*** Opening PAGE EXTRACT ***

Sunday, November 29, 2009

Exclusivity

Does the comic need to be part of the "group" he or she is joking about?

No. The popular sitcom, Seinfeld, approaches this subject in an episode that features Jerry's dentist, who converts to Judaism, then feels he has the right to make fun of Jews. Jerry finds this offensive--"as a comedian." People don't have to be part of the group to joke about them; sometimes the best jokes are created by those outside, looking in. It is a different perspective, that's all. Jerry retaliates to his dentist's conversion joke-making by creating a few jokes about dentists. He then becomes labeled an "anti-dentite."

Seinfeld Scene

Racist Jokes: Hate Speech?

Senthorun Sunil Raj, a law student at the University of Sydney, wrote an essay called, "Just Joking: Is Racist Humour A Form Of Vilification?" In it, he explains humor and joking as, "way[s] of negotiating 'serious' ideas...[which offer] a mode of engagement that touches topics which are not necessarily acceptable in serious communication." Recently, the popular show South Park has been in the news for an episode that inspired a 'Facebook' event last Friday entitled, "Kick a Ginger Day." The event caused one child near Los Angeles to be beaten because of his red hair. But the South Park episode, in which Eric Cartman generates hatred for all "gingers" seems so ridiculous, as Raj mentions, NOT "serious communication." Humor has the ability to conjure hatred, but really, it all depends on the audience. South Park's intent is to present race hatred as ridiculous--red-haired people as a separate, inferior race--more people watching the show connected that ridiculousness to other forms of racism; a few used it as a reason to actually kick a ginger.

Male & Female Humor

I have a hard time deciding whether men or women are funnier. Men have been more highly represented in the comedic scene, but this can be said of any public representation. Kate Rigg, a comedian interviewed in Bitch Magazine, says, "Speaking your mind is considered a male quality, and in stand-up you have to speak your mind." She adds, later, "It's the most awful feeling in the world...feeling that your voice doesn't matter." So female comedians have the challenge that women in any field have faced. The most impressive comedy, to me, is the comedy whose intentional audience is neither men nor women. An excellent example of this non-gendered type of humor is that of the late Mitch Hedberg. His jokes are observational and non-confrontational. Gender plays no role in this type of comedy.

*** Closing PAGE EXTRACT ***

• _LIST OF TASKS_:
1: In one to three sentences, explain why the comedy post says female comedians face a particular challenge in stand-up.
2: In the comedy post, what label does Jerry get after he makes jokes about dentists?
3: Pick up the comedy post where it ends and continue it.
The material after this comedy post isn't needed for any of the work here.

*** Opening DATA TO EXAMINE ***

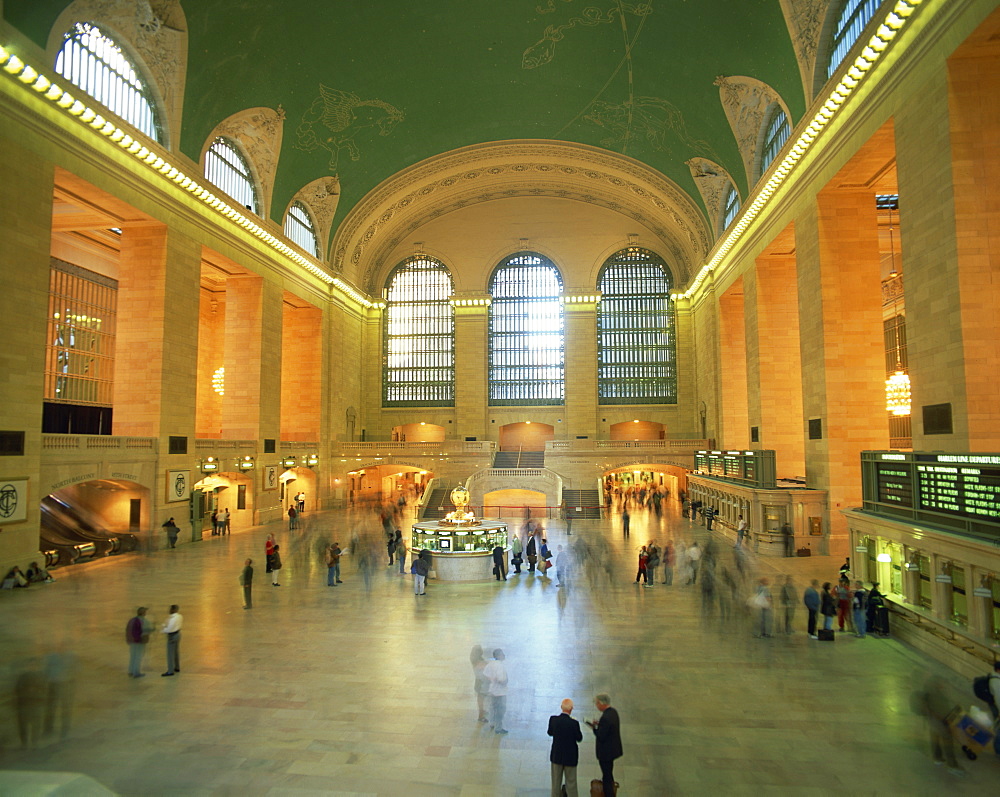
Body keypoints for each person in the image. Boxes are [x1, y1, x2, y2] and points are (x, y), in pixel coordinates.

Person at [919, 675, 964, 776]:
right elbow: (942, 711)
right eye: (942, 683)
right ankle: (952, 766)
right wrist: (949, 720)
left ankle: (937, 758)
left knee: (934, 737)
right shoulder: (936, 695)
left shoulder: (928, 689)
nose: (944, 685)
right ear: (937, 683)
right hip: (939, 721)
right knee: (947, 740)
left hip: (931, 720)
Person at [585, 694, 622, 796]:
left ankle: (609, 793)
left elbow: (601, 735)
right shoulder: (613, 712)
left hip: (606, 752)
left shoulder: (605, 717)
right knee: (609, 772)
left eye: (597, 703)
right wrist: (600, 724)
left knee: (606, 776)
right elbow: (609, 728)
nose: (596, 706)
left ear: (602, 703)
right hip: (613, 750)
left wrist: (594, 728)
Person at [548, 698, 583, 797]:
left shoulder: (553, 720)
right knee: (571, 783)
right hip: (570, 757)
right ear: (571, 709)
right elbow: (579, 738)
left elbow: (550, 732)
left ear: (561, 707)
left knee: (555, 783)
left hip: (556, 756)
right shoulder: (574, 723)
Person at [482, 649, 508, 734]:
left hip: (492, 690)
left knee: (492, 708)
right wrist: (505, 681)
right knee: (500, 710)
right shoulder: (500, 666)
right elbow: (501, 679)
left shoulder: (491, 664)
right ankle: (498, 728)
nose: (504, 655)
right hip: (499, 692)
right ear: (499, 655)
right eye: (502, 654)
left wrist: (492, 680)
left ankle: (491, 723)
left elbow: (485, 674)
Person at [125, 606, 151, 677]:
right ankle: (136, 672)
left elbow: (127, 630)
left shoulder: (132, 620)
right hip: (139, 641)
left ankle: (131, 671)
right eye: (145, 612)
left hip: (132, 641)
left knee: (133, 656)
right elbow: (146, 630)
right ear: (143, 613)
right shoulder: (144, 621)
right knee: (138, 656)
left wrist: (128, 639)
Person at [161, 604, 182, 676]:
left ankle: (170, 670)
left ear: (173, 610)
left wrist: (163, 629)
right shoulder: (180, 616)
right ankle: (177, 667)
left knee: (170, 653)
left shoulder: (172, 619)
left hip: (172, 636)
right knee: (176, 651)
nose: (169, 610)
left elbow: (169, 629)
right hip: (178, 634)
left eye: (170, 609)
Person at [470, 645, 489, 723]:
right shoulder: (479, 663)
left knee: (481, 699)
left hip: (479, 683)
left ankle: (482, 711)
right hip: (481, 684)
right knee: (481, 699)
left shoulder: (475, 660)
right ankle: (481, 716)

*** Closing DATA TO EXAMINE ***

• _TASK-BY-TASK ANSWERS_:
1: Kate Rigg says that speaking your mind is considered a male quality, yet stand-up requires you to speak your mind. Female comedians therefore meet the same challenge that women in any field have faced, including the feeling that their voice doesn't matter.

2: He is labeled an "anti-dentite."

3:
Watch Mitch Hedberg

Thursday, October 29, 2009

Humor as a Technique of Social Influence

"Humor as a Technique of Social Influence," an article by Karen O'Quin and Joel Aronoff, focuses on a social experiment intended to discover whether humor can persuade its audience. Results seemed to show that, indeed, "humor increases the likeability of a communicator." And who couldn't be persuaded by likeability? I found this ad that, ironically, produces humor and promotes the "coldness" of Guinness beer. Likeability increases through its humorous form of being cold.

Research Topic

I’ve chosen the fresh (only in its fifth season this fall), yet quite successful FX comedy series, It’s Always Sunny in Philadelphia, for my research topic in Rhetoric of Laughter for several reasons. First of all, it is a contemporary show. The fifth season currently airs every Thursday night. Issues raised within its episodes are issues prominent in America right now. Second, these issues are most often controversial, but it is strictly because of the developed personalities of each character that any audience can easily find humor in these taboos. Third, I simply admire the style of the show’s writers (also its three main actors). They seamlessly connect each character’s plot in a culminating climax, giving every episode the proper elements required of short stories to achieve a certain “artistic unity.” I am sure that through research and close study of one specific episode of It’s Always Sunny in Philadelphia, I can prove these reasons for the show’s significance and perhaps discover more along the way.

Sunday, October 11, 2009

Bergson, on Comedy

Comedy, according to Henri Bergson, is strictly human. "You may laugh at an animal, but only because you have detected in it some human attitude or expression." In order to laugh, however, one must be indifferent to the situation, for, as Bergson would express, "laughter has no greater foe than emotion." To explain this point, I would refer back to the comedy of Jerry Seinfeld. In the final Seinfeld episode, the four friends stand by and observe a mugger attacking a rather large man. The man, we can see, is under a great deal of stress as he pulls out his wallet for the mugger, whose involved emotion in one of anger and agitation. The four main characters stand back and laugh at the situation. They have no involvement, in their minds.

Herbert Spencer's Humor

Herbert Spencer utilizes a great deal of his philosophy on laughter in describing the physiology of laughter itself. He describes it as a "reflex action." Repressed "[emotions reflect back, accumulate, and intensify.]" What Spencer states here is that laughter arises through certain thoughts. Muscular movements then cease the mental thought. Such reflex is caused by expectations of descending incongruity, meaning, "consciousness is unawares transferred from great things to small." Let's say, for instance, that your brother, whom you often worry about, informs you that he lost his job, that's why he isn't at work when he should be. Thoughts begin to plague your mind: what will he do now? He has to feed his two children, how will he find another job? His whole family will starve; they're going to lose the house--"Just kidding," he says, suddenly, "I took the afternoon off." You feel relieved, but all that "nervous energy" must be released. Therefore, you laugh...or smack him.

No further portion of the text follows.